Leave the pictures out and quote every line from the start of the listing to the line with "This assembler was", inclusive.

━━━━━━━━━━━━━━━━━━━━

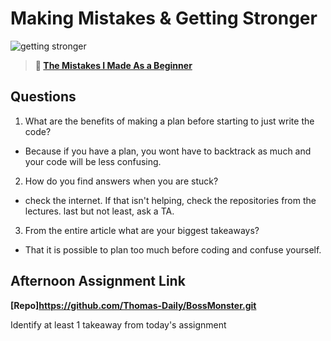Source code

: # Making Mistakes & Getting Stronger

![getting stronger](https://bcw.blob.core.windows.net/public/img/lesson-images/js-bootcamp-logo.jpg)

> **📖 [The Mistakes I Made As a Beginner](https://codeworksacademy.com/fs-student-guide/resources/wk2/06-Coding-Mistakes)**

## Questions

1. What are the benefits of making a plan before starting to just write the code?

- Because if you have a plan, you wont have to backtrack as much and your code will be less confusing.

2. How do you find answers when you are stuck?

- check the internet. If that isn't helping, check the repositories from the lectures. last but not least, ask a TA.

3. From the entire article what are your biggest takeaways?

 - That it is possible to plan too much before coding and confuse yourself.

## Afternoon Assignment Link

**[Repo]https://github.com/Thomas-Daily/BossMonster.git**

Identify at least 1 takeaway from today's assignment
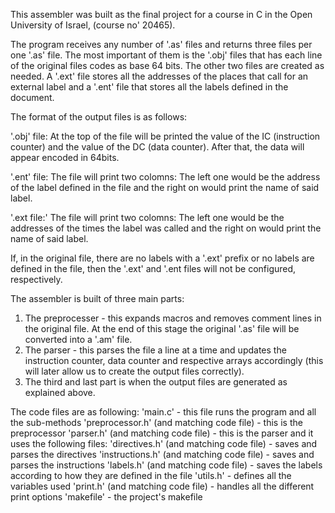 This assembler was built as the final project for a course in C in the Open University of Israel, (course no' 20465).

The program receives any number of '.as' files and returns three files per one '.as' file. The most important of them is the '.obj' files that has each line of the original files codes as base 64 bits. The other two files are created as needed.  A '.ext' file stores all the addresses of the places that call for an external label and a '.ent' file that stores all the labels defined in the document.

The format of the output files is as follows:

  '.obj' file:
      At the top of the file will be printed the value of the IC (instruction counter) and the value of the DC (data counter).
      After that, the data will appear encoded in 64bits.
      
  '.ent' file:
    The file will print two colomns: The left one would be the address of the label defined in the file and the right on would print the name of said label.


  '.ext file:'
   The file will print two colomns: The left one would be the addresses of the times the label was called and the right on would print the name of said label.

If, in the original file, there are no labels with a '.ext' prefix or no labels are defined in the file, then the '.ext' and '.ent files will not be configured, respectively.

The assembler is built of three main parts:
1. The preprocesser - this expands macros and removes comment lines in the original file. At the end of this stage the original '.as' file will be converted into a '.am' file.
2. The parser - this parses the file a line at a time and updates the instruction counter, data counter and respective arrays accordingly (this will later allow us to create the output files correctly).
3. The third and last part is when the output files are generated as explained above.

The code files are as following:
'main.c' - this file runs the program and all the sub-methods
'preprocessor.h' (and matching code file) - this is the preprocessor
'parser.h' (and matching code file) - this is the parser and it uses the following files:
   'directives.h' (and matching code file) - saves and parses the directives
   'instructions.h' (and matching code file) - saves and parses the instructions 
   'labels.h' (and matching code file) - saves the labels according to how they are defined in the file
'utils.h' - defines all the variables used 
'print.h' (and matching code file) - handles all the different print options
'makefile' - the project's makefile
   
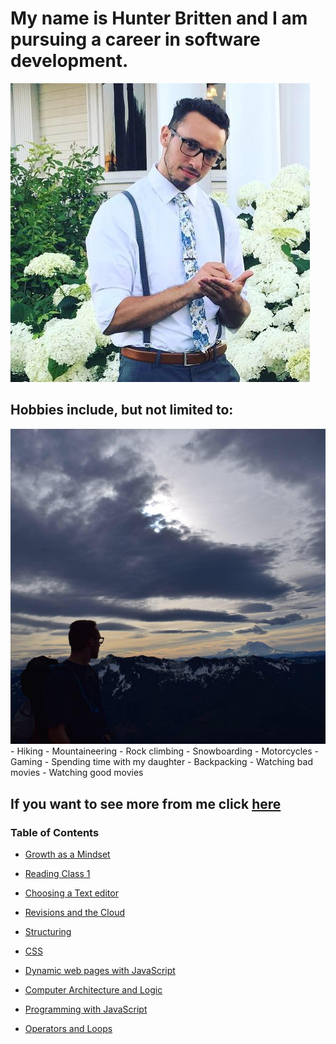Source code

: # My name is Hunter Britten and I am pursuing a career in software development.
![image of me](stunnin.jpg)
## Hobbies include, but not limited to:
![image of me](rainier.jpg)
    - Hiking
    - Mountaineering
    - Rock climbing 
    - Snowboarding
    - Motorcycles
    - Gaming
    - Spending time with my daughter
    - Backpacking
    - Watching bad movies
    - Watching good movies
## If you want to see more from me click [here](https://github.com/hgbritten)


### Table of Contents


- [Growth as a Mindset](growthasamindset.md)

- [Reading Class 1](read01.md)

- [Choosing a Text editor](read02.md)

- [Revisions and the Cloud](read03.md)

- [Structuring](read04.md)

- [CSS](read05.md)

- [Dynamic web pages with JavaScript](read06a.md)

- [Computer Architecture and Logic](read06b.md)

- [Programming with JavaScript](read07.md)

- [Operators and Loops](read08.md)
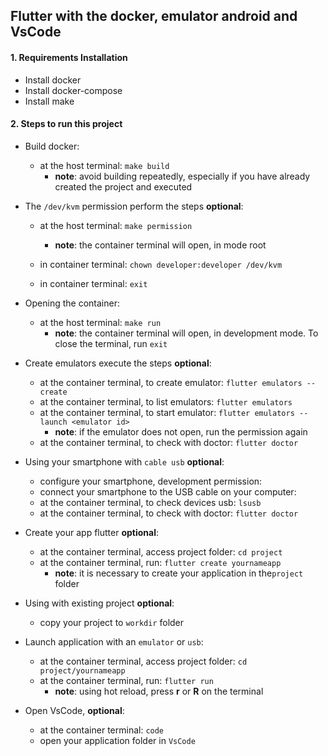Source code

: ## Flutter with the docker, emulator android and VsCode

#### 1. Requirements Installation

* Install docker
* Install docker-compose
* Install make


#### 2.  Steps to run this project

     
* Build docker: 

    * at the host terminal: `make build`
        * **note**: avoid building repeatedly, especially if you have already created the project and executed
      

* The `/dev/kvm` permission perform the steps **optional**:
    
    * at the host terminal: `make permission`
        * **note**: the container terminal will open, in mode root
        
    * in container terminal: `chown developer:developer /dev/kvm`
    * in container terminal: `exit`
      
                                      
* Opening the container: 

    * at the host terminal: `make run`
        * **note**: the container terminal will open, in development mode. To close the terminal, run `exit`
      
          
* Create emulators execute the steps **optional**:
  
     * at the container terminal, to create emulator: `flutter emulators --create`
     * at the container terminal, to list emulators: `flutter emulators`
     * at the container terminal, to start emulator: `flutter emulators --launch <emulator id>`
        * **note**: if the emulator does not open, run the permission again
     * at the container terminal, to check with doctor: `flutter doctor`


* Using your smartphone with `cable usb` **optional**:
  
     * configure your smartphone, development permission:
     * connect your smartphone to the USB cable on your computer:
     * at the container terminal, to check devices usb: `lsusb`
     * at the container terminal, to check with doctor: `flutter doctor`


* Create your app flutter **optional**:

    * at the container terminal, access project folder: `cd project`
    * at the container terminal, run: `flutter create yournameapp`
        * **note**: it is necessary to create your application in the`project` folder


* Using with existing project **optional**:

    * copy your project to `workdir` folder 

 
* Launch application with an `emulator` or `usb`:
 
    * at the container terminal, access project folder: `cd project/yournameapp`
     * at the container terminal, run: `flutter run`
        * **note**: using hot reload, press **r** or **R** on the terminal
        
        
* Open VsCode, **optional**:
 
     * at the container terminal: `code`
     * open your application folder in `VsCode`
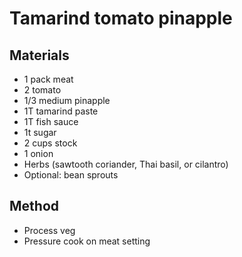 # Tamarind tomato pinapple
## Materials
* 1 pack meat
* 2 tomato
* 1/3 medium pinapple
* 1T tamarind paste
* 1T fish sauce
* 1t sugar
* 2 cups stock
* 1 onion
* Herbs (sawtooth coriander, Thai basil, or cilantro)
* Optional: bean sprouts

## Method
* Process veg
* Pressure cook on meat setting

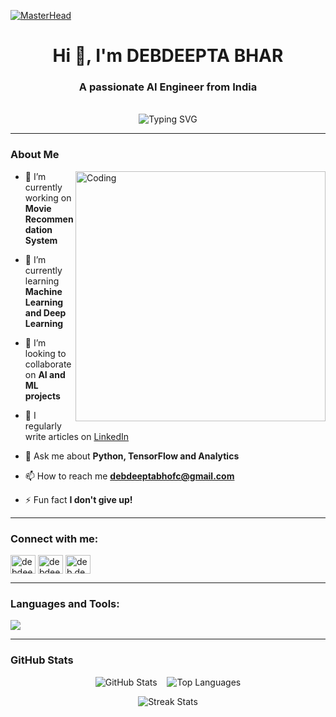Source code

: [![MasterHead](https://camo.githubusercontent.com/5a51e293c9f568a66c3ccf3f4eb397c77706120b077be0cabca9f0bd271374dd/68747470733a2f2f6d656469612e6c6963646e2e636f6d2f646d732f696d6167652f4334443132415145536a37322d733567454b672f61727469636c652d636f7665725f696d6167652d736872696e6b5f3630305f323030302f302f313632363735333836373131303f653d3231343734383336343726763d6265746126743d4b6637594175775a74794347594c4e63682d4d676335654f432d376837754c5f646e424149677341465251)](https://parthiv.io)

<h1 align="center">Hi 👋, I'm  DEBDEEPTA BHAR </h1>
<h3 align="center">A passionate AI Engineer from India</h3>
<br>

<div align="center">
  <img
    src="https://readme-typing-svg.demolab.com?font=Fira+Code&size=22&pause=1000&center=true&vCenter=true&width=600&lines=Python+%7C+Automation+%7C+ML;Data+Science+Enthusiast;Data+Structures+%26+Algorithms"
    alt="Typing SVG"
  />
</div>

---

### About Me
<img align="right" alt="Coding" width="400" src="https://user-images.githubusercontent.com/74038190/225813708-98b745f2-7d22-48cf-9150-083f1b00d6c9.gif">

- 🔭 I’m currently working on **Movie Recommendation System**

- 🌱 I’m currently learning **Machine Learning and Deep Learning**

- 👯 I’m looking to collaborate on **AI and ML projects**

- 📝 I regularly write articles on [LinkedIn](https://www.linkedin.com/in/debdeeptabh03/)

- 💬 Ask me about **Python, TensorFlow and Analytics**

- 📫 How to reach me **debdeeptabhofc@gmail.com**

- ⚡ Fun fact **I don't give up!**

---

<h3 align="left">Connect with me:</h3>
<p align="left">
<a href="https://www.linkedin.com/in/debdeeptabh03/" target="blank"><img align="center" src="https://raw.githubusercontent.com/rahuldkjain/github-profile-readme-generator/master/src/images/icons/Social/linked-in-alt.svg" alt="debdeeptabhar" height="30" width="40" /></a>
<a href="https://www.kaggle.com/debdeepta" target="blank"><img align="center" src="https://raw.githubusercontent.com/rahuldkjain/github-profile-readme-generator/master/src/images/icons/Social/kaggle.svg" alt="debdeeptabhar" height="30" width="40" /></a>
<a href="https://www.instagram.com/deb.deeptaaa/" target="blank"><img align="center" src="https://raw.githubusercontent.com/rahuldkjain/github-profile-readme-generator/master/src/images/icons/Social/instagram.svg" alt="deb.deeptaaa" height="30" width="40" /></a>
</p>

---

<h3 align="left">Languages and Tools:</h3>
<p align="left">
  <a href="https://skillicons.dev">
    <img src="https://skillicons.dev/icons?i=git,anacondac,cpp,django,docker,firebase,flask,github,html,java,js,mongodb,mysql,opencv,pycharm,py,pytorch,react,sklearn,tensorflow,css,vscode,powershell,windows,raspberrypi,matlab,ai,arduino" />
  </a>
</p>

---

### GitHub Stats

<p align="center">
  <img src="https://github-readme-stats.vercel.app/api?username=Debdeeptax&show_icons=true&theme=tokyonight" alt="GitHub Stats" />
  &nbsp;&nbsp;
  <img src="https://github-readme-stats.vercel.app/api/top-langs/?username=Debdeeptax&layout=compact&theme=tokyonight" alt="Top Languages" />
</p>
<p align="center">
  <img src="https://github-readme-streak-stats.herokuapp.com?user=Debdeeptax&theme=tokyonight" alt="Streak Stats" />
</p>
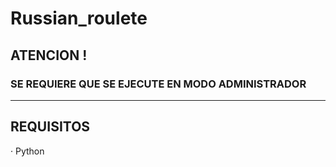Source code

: # Russian_roulete

## ATENCION !
### SE REQUIERE QUE SE EJECUTE EN MODO ADMINISTRADOR
-------------------------------------------------------
## REQUISITOS
 · Python
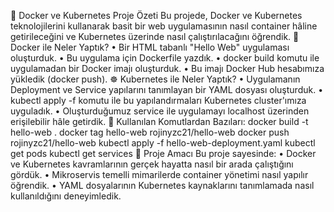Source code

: 🧩 Docker ve Kubernetes Proje Özeti
Bu projede, Docker ve Kubernetes teknolojilerini kullanarak basit bir web uygulamasının nasıl container hâline getirileceğini ve Kubernetes üzerinde nasıl çalıştırılacağını öğrendik.
🐳 Docker ile Neler Yaptık?
•	Bir HTML tabanlı "Hello Web" uygulaması oluşturduk.
•	Bu uygulama için Dockerfile yazdık.
•	docker build komutu ile uygulamadan bir Docker imajı oluşturduk.
•	Bu imajı Docker Hub hesabımıza yükledik (docker push).
☸️ Kubernetes ile Neler Yaptık?
•	Uygulamanın Deployment ve Service yapılarını tanımlayan bir YAML dosyası oluşturduk.
•	kubectl apply -f komutu ile bu yapılandırmaları Kubernetes cluster'ımıza uyguladık.
•	Oluşturduğumuz service ile uygulamayı localhost üzerinden erişilebilir hâle getirdik.
🔧 Kullanılan Komutlardan Bazıları:
docker build -t hello-web .
docker tag hello-web rojinyzc21/hello-web
docker push rojinyzc21/hello-web
kubectl apply -f hello-web-deployment.yaml
kubectl get pods
kubectl get services
🎯 Proje Amacı
Bu proje sayesinde:
•	Docker ve Kubernetes kavramlarının gerçek hayatta nasıl bir arada çalıştığını gördük.
•	Mikroservis temelli mimarilerde container yönetimi nasıl yapılır öğrendik.
•	YAML dosyalarının Kubernetes kaynaklarını tanımlamada nasıl kullanıldığını deneyimledik.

━━━━━━━━━━━━━━━━━━━━

Exercise output =>
Source code

: # Making Mistakes & Getting Stronger

![getting stronger](https://bcw.blob.core.windows.net/public/img/lesson-images/js-bootcamp-logo.jpg)

> **📖 [The Mistakes I Made As a Beginner](https://codeworksacademy.com/fs-student-guide/resources/wk2/06-Coding-Mistakes)**

## Questions

1. What are the benefits of making a plan before starting to just write the code?

- Because if you have a plan, you wont have to backtrack as much and your code will be less confusing.

2. How do you find answers when you are stuck?

- check the internet. If that isn't helping, check the repositories from the lectures. last but not least, ask a TA.

3. From the entire article what are your biggest takeaways?

 - That it is possible to plan too much before coding and confuse yourself.

## Afternoon Assignment Link

**[Repo]https://github.com/Thomas-Daily/BossMonster.git**

Identify at least 1 takeaway from today's assignment
 This assembler was built as the final project for a course in C in the Open University of Israel, (course no' 20465).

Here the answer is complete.